AD Agencies
Nitin Karkare inherits Ulka after merger reorganisation
MUMBAI: When global advertising giants collide, careers get crushed and brands get binned. Nitin Karkare has emerged from the Omnicom-IPG merger reorganisation with a promotion—and a legacy agency that has just lost its surname.
The 38-year veteran has been named chairman of Ulka and executive director at Omnicom Advertising India, a double-barrelled title that reflects both his longevity and the awkwardness of integrating two feuding empires. The catch? Ulka is no longer FCB Ulka. The FCB brand has been retired globally, and the agency Karkare has called home since 1986 now sits under the BBDO group. It is a bit like waking up to find your house has been moved to a different neighbourhood whilst you slept.
Karkare joined FCB Ulka as a management trainee fresh out of business school and never really left—save for a brief sortie to Everest Advertising in the early 1990s, where he managed the Procter & Gamble account before scurrying back to Ulka in 1993. He was named chief executive in 2016, a role he has held through industry upheaval, digital disruption, and now corporate consolidation. Colleagues describe him as calm and composed, which is advertising-speak for “doesn’t panic when the roof caves in.”
His client roster reads like a who’s who of Indian corporate life: Amul, Tata Motors, Zee, ITC, Wipro, Zodiac. These are not accounts you hand to the ambitious upstart. They are the sort of relationships that take decades to build and require the patience of a man who reads Tom Clancy, Robert Ludlum and Frederick Forsyth for fun. Karkare, by all accounts, is that man.
The broader restructuring sees Prasoon Joshi elevated to chairman of Omnicom Advertising India, whilst Aditya Kanthy becomes president and managing director, taking operational command of the merged entity’s India business.

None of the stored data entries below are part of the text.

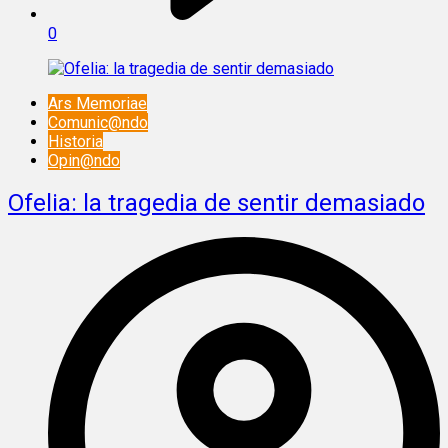
0
Ars Memoriae
Comunic@ndo
Historia
Opin@ndo
Ofelia: la tragedia de sentir demasiado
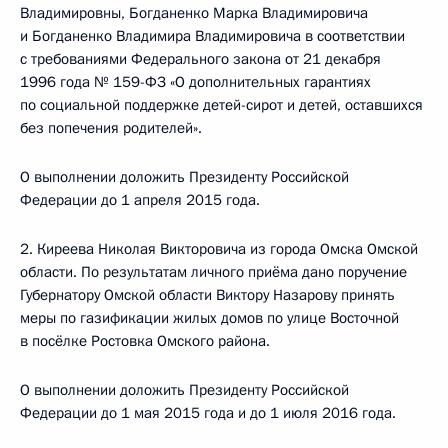
Владимировны, Богданенко Марка Владимировича
и Богданенко Владимира Владимировича в соответствии
с требованиями Федерального закона от 21 декабря
1996 года № 159-ФЗ «О дополнительных гарантиях
по социальной поддержке детей-сирот и детей, оставшихся
без попечения родителей».
О выполнении доложить Президенту Российской
Федерации до 1 апреля 2015 года.
2. Киреева Николая Викторовича из города Омска Омской
области. По результатам личного приёма дано поручение
Губернатору Омской области Виктору Назарову принять
меры по газификации жилых домов по улице Восточной
в посёлке Ростовка Омского района.
О выполнении доложить Президенту Российской
Федерации до 1 мая 2015 года и до 1 июля 2016 года.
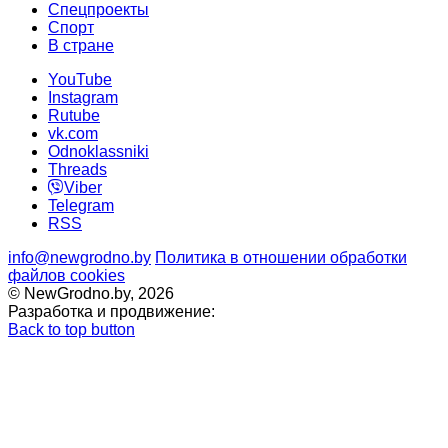
Спецпроекты
Cпорт
В стране
YouTube
Instagram
Rutube
vk.com
Odnoklassniki
Threads
Viber
Telegram
RSS
info@newgrodno.by
Политика в отношении обработки
файлов cookies
© NewGrodno.by, 2026
Разработка и продвижение:
Back to top button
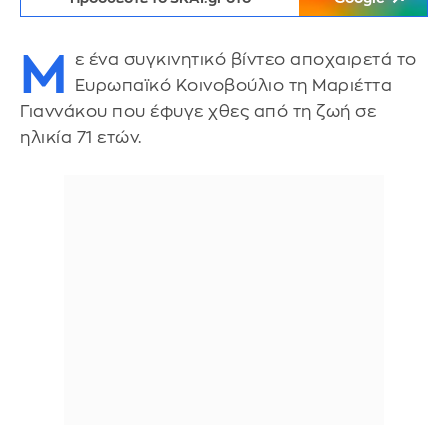
Μ
ε ένα συγκινητικό βίντεο αποχαιρετά το
Ευρωπαϊκό Κοινοβούλιο τη Μαριέττα
Γιαννάκου που έφυγε χθες από τη ζωή σε
ηλικία 71 ετών.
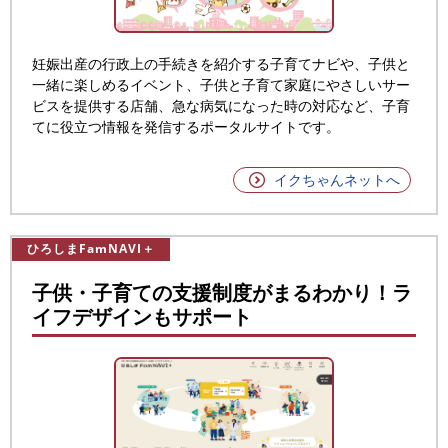
妊娠出産の行政上の手続きを紹介する子育てナビや、子供と
一緒に楽しめるイベント、子供と子育て家庭にやさしいサー
ビスを提供する店舗、急な病気になった時の対応など、子育
てに役立つ情報を発信するポータルサイトです。
イクちゃんネットへ
ひろしまFamNAVI＋
子供・子育ての支援制度がまるわかり！ラ
イフデザインもサポート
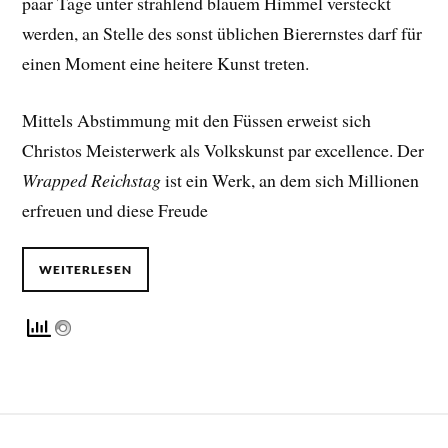
paar Tage unter strahlend blauem Himmel versteckt
werden, an Stelle des sonst üblichen Bierernstes darf für
einen Moment eine heitere Kunst treten.
Mittels Abstimmung mit den Füssen erweist sich
Christos Meisterwerk als Volkskunst par excellence. Der
Wrapped Reichstag
ist ein Werk, an dem sich Millionen
erfreuen und diese Freude
WEITERLESEN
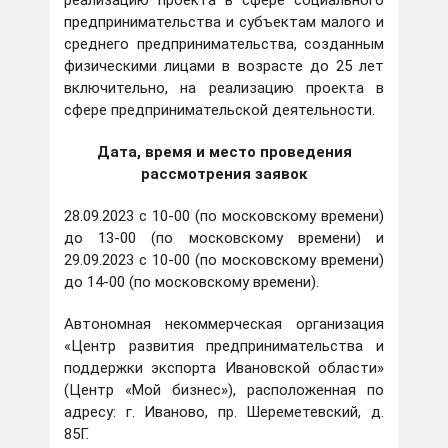
реализацию проекта в сфере социального
предпринимательства и субъектам малого и
среднего предпринимательства, созданным
физическими лицами в возрасте до 25 лет
включительно, на реализацию проекта в
сфере предпринимательской деятельности.
Дата, время и место проведения
рассмотрения заявок
28.09.2023 с 10-00 (по московскому времени)
до 13-00 (по московскому времени) и
29.09.2023 с 10-00 (по московскому времени)
до 14-00 (по московскому времени).
Автономная некоммерческая организация
«Центр развития предпринимательства и
поддержки экспорта Ивановской области»
(Центр «Мой бизнес»), расположенная по
адресу: г. Иваново, пр. Шереметевский, д.
85Г.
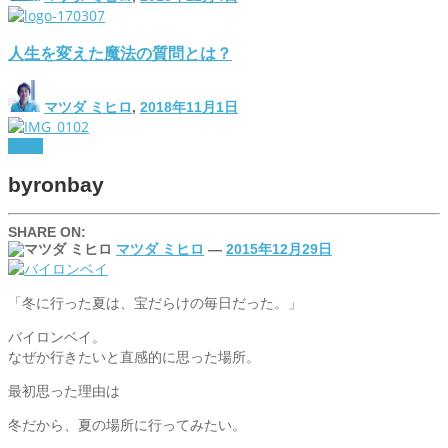
人生を変えた魔法の質問とは？
マツダ ミヒロ
,
2018年11月1日
travel
byronbay
SHARE ON:
マツダ ミヒロ
—
2015年12月29日
「冬に行った夏は、宝だらけの毎日だった。」
バイロンベイ。
なぜか行きたいと直感的に思った場所。
最初思った理由は
冬だから、夏の場所に行ってみたい。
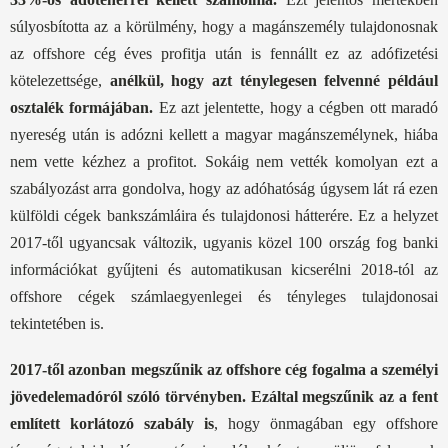
súlyosbította az a körülmény, hogy a magánszemély tulajdonosnak
az offshore cég éves profitja után is fennállt ez az adófizetési
kötelezettsége,
anélkül, hogy azt ténylegesen felvenné például
osztalék formájában.
Ez azt jelentette, hogy a cégben ott maradó
nyereség után is adózni kellett a magyar magánszemélynek, hiába
nem vette kézhez a profitot. Sokáig nem vették komolyan ezt a
szabályozást arra gondolva, hogy az adóhatóság úgysem lát rá ezen
külföldi cégek bankszámláira és tulajdonosi hátterére. Ez a helyzet
2017-től ugyancsak változik, ugyanis közel 100 ország fog banki
információkat gyűjteni és automatikusan kicserélni 2018-tól az
offshore cégek számlaegyenlegei és tényleges tulajdonosai
tekintetében is.
2017-től azonban megszűnik az offshore cég fogalma a személyi
jövedelemadóról szóló törvényben. Ezáltal megszűnik az a fent
említett korlátozó szabály is
, hogy önmagában egy offshore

Both will report to Sean Donovan, president of the global operation. S Subramanyeswar (known as Subbu, because Indian advertising loves a nickname) takes on dual duties as chief strategy officer for India and chief knowledge officer for Asia. It is a reshuffle that signals serious integration intent.
The Omnicom-IPG merger, announced earlier this year, has triggered a global realignment as the combined entity eliminates overlap and consolidates its creative networks under BBDO, TBWA and McCann. In India, that means saying goodbye to FCB and hello to a new organisational chart. Whether clients notice—or care—remains to be seen.
For Karkare, the appointment is both validation and challenge. He gets to steer Ulka through its most significant identity crisis in decades whilst navigating the politics of a freshly merged holding company. If his four decades of steady hands-on leadership are any guide, he will manage it with the same unflappable demeanour that has defined his career. If not, well, there is always another thriller to read.